== EXERCISE PROMPT ==
Give back the entries exactly as they read, leaving each image out.

== EXTRACTED DATA ==

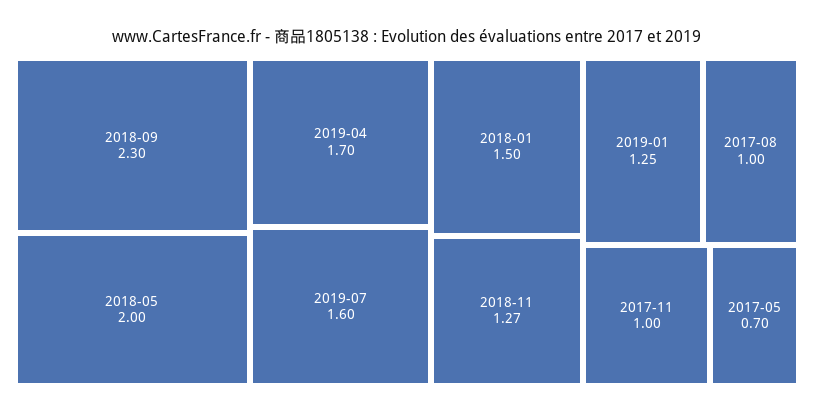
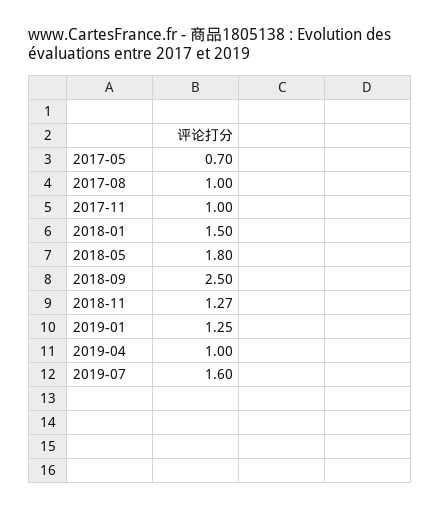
  {
-   "2018-09": 2.3,
+   "2018-09": 2.5,
-   "2018-05": 2,
+   "2018-05": 1.8,
-   "2019-04": 1.7,
+   "2019-04": 1,
    "2019-07": 1.6,
    "2018-01": 1.5,
    "2018-11": 1.27,
    "2019-01": 1.25,
    "2017-08": 1,
    "2017-11": 1,
    "2017-05": 0.7
  }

== YOUR SOLUTION ==
  {
-   "2018-09": 2.3,
+   "2018-09": 2.5,
-   "2018-05": 2,
+   "2018-05": 1.8,
-   "2019-04": 1.7,
+   "2019-04": 1,
    "2019-07": 1.6,
    "2018-01": 1.5,
    "2018-11": 1.27,
    "2019-01": 1.25,
    "2017-08": 1,
    "2017-11": 1,
    "2017-05": 0.7
  }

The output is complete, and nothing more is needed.